**EXERCISE:**
Will you transcribe all the entries word for word, skipping the pictures they hold?

**DATA FOR PROCESSING:**
--- Start ---

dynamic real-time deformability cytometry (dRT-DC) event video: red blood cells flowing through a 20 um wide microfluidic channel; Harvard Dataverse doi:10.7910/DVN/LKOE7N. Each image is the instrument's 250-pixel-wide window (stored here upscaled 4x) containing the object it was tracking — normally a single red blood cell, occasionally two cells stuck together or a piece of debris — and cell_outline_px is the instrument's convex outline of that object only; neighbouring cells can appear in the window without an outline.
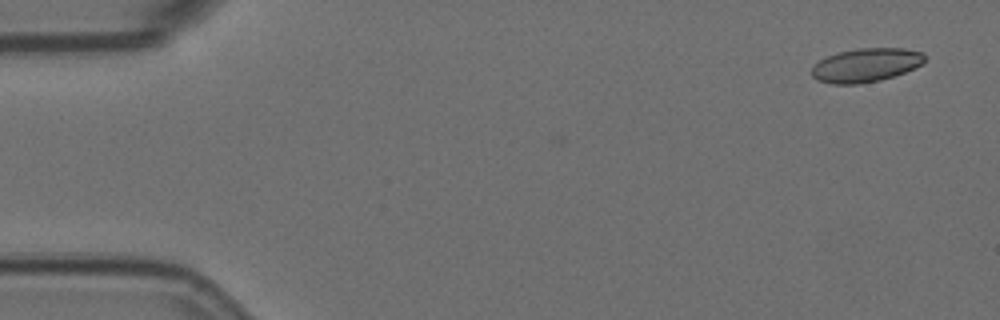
{"species": "Egyptian fruit bat (a non-hibernating species)", "species_latin": "Rousettus aegyptiacus", "temperature_condition": "room temperature", "stored_images_in_passage": 5, "camera_frame_rate_fps": 3000, "um_per_image_px": 0.085, "animal": {"sex": "female"}, "frame": {"image": 1, "passage_image": 1, "time_ms": 0.0, "image_size_px": [1000, 320], "cell_outline_px": [[924, 60], [920, 64], [904, 72], [880, 80], [856, 84], [832, 84], [816, 80], [812, 76], [812, 68], [820, 60], [836, 52], [856, 48], [904, 48], [924, 52]], "centroid_in_image_um": [73.57, 5.52], "position_along_channel_um": 11.4, "area_um2": 22.08}}
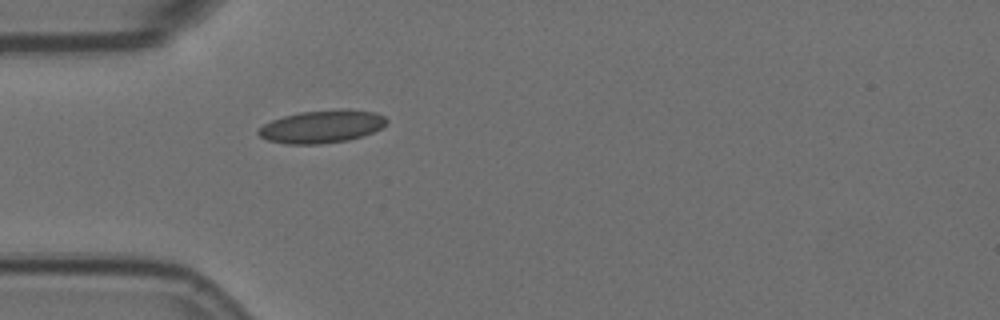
{"frame": {"image": 2, "passage_image": 5, "time_ms": 1.333, "image_size_px": [1000, 320], "cell_outline_px": [[388, 120], [380, 128], [372, 132], [348, 140], [320, 144], [288, 144], [268, 140], [260, 136], [256, 132], [264, 124], [272, 120], [284, 116], [300, 112], [376, 112], [384, 116]], "centroid_in_image_um": [27.28, 10.81], "position_along_channel_um": 57.7, "area_um2": 23.29}}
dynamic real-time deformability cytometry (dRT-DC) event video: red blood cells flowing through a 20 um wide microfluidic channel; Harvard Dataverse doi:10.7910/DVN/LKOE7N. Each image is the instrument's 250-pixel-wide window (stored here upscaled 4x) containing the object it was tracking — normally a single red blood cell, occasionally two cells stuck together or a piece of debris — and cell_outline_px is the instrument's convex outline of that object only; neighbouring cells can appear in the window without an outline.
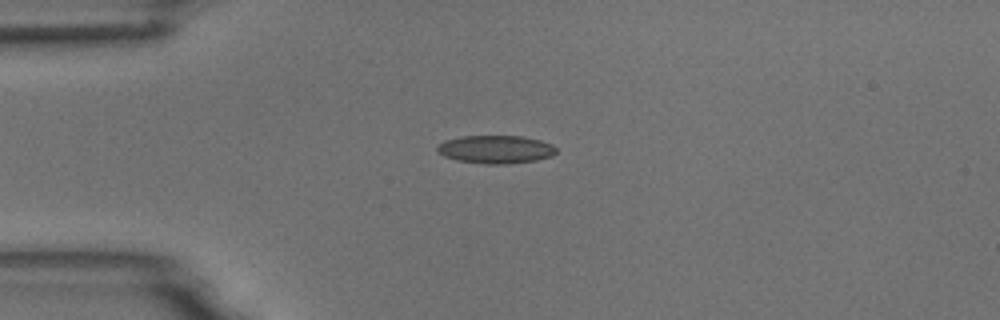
{"species": "common noctule bat (a hibernating species)", "species_latin": "Nyctalus noctula", "temperature_condition": "room temperature", "stored_images_in_passage": 7, "camera_frame_rate_fps": 3000, "um_per_image_px": 0.085, "animal": {"sex": "male", "body_mass_g": 18.8}, "frame": {"image": 1, "passage_image": 1, "time_ms": 0.0, "image_size_px": [1000, 320], "cell_outline_px": [[556, 152], [552, 156], [536, 160], [504, 164], [484, 164], [456, 160], [444, 156], [436, 148], [444, 140], [460, 136], [520, 136], [540, 140], [552, 144], [556, 148]], "centroid_in_image_um": [42.14, 12.69], "position_along_channel_um": 42.9, "area_um2": 19.42}}
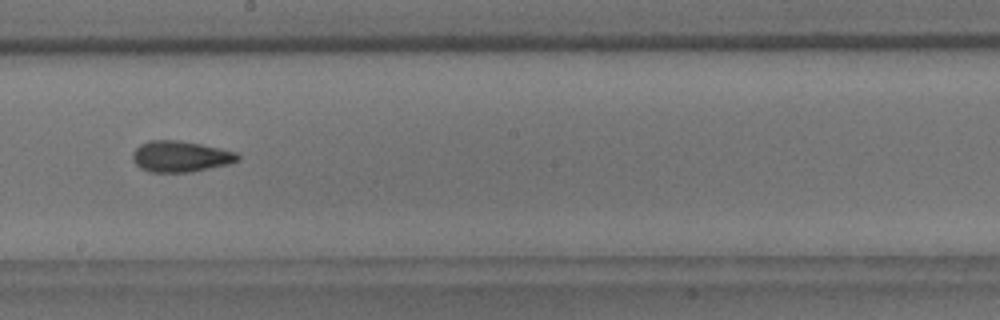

--- End ---

**SOLUTION:**
dynamic real-time deformability cytometry (dRT-DC) event video: red blood cells flowing through a 20 um wide microfluidic channel; Harvard Dataverse doi:10.7910/DVN/LKOE7N. Each image is the instrument's 250-pixel-wide window (stored here upscaled 4x) containing the object it was tracking — normally a single red blood cell, occasionally two cells stuck together or a piece of debris — and cell_outline_px is the instrument's convex outline of that object only; neighbouring cells can appear in the window without an outline.
{"species": "Egyptian fruit bat (a non-hibernating species)", "species_latin": "Rousettus aegyptiacus", "temperature_condition": "room temperature", "stored_images_in_passage": 5, "camera_frame_rate_fps": 3000, "um_per_image_px": 0.085, "animal": {"sex": "female"}, "frame": {"image": 1, "passage_image": 1, "time_ms": 0.0, "image_size_px": [1000, 320], "cell_outline_px": [[924, 60], [920, 64], [904, 72], [880, 80], [856, 84], [832, 84], [816, 80], [812, 76], [812, 68], [820, 60], [836, 52], [856, 48], [904, 48], [924, 52]], "centroid_in_image_um": [73.57, 5.52], "position_along_channel_um": 11.4, "area_um2": 22.08}}
{"frame": {"image": 2, "passage_image": 5, "time_ms": 1.333, "image_size_px": [1000, 320], "cell_outline_px": [[388, 120], [380, 128], [372, 132], [348, 140], [320, 144], [288, 144], [268, 140], [260, 136], [256, 132], [264, 124], [272, 120], [284, 116], [300, 112], [376, 112], [384, 116]], "centroid_in_image_um": [27.28, 10.81], "position_along_channel_um": 57.7, "area_um2": 23.29}}
dynamic real-time deformability cytometry (dRT-DC) event video: red blood cells flowing through a 20 um wide microfluidic channel; Harvard Dataverse doi:10.7910/DVN/LKOE7N. Each image is the instrument's 250-pixel-wide window (stored here upscaled 4x) containing the object it was tracking — normally a single red blood cell, occasionally two cells stuck together or a piece of debris — and cell_outline_px is the instrument's convex outline of that object only; neighbouring cells can appear in the window without an outline.
{"species": "common noctule bat (a hibernating species)", "species_latin": "Nyctalus noctula", "temperature_condition": "room temperature", "stored_images_in_passage": 7, "camera_frame_rate_fps": 3000, "um_per_image_px": 0.085, "animal": {"sex": "male", "body_mass_g": 18.8}, "frame": {"image": 1, "passage_image": 1, "time_ms": 0.0, "image_size_px": [1000, 320], "cell_outline_px": [[556, 152], [552, 156], [536, 160], [504, 164], [484, 164], [456, 160], [444, 156], [436, 148], [444, 140], [460, 136], [520, 136], [540, 140], [552, 144], [556, 148]], "centroid_in_image_um": [42.14, 12.69], "position_along_channel_um": 42.9, "area_um2": 19.42}}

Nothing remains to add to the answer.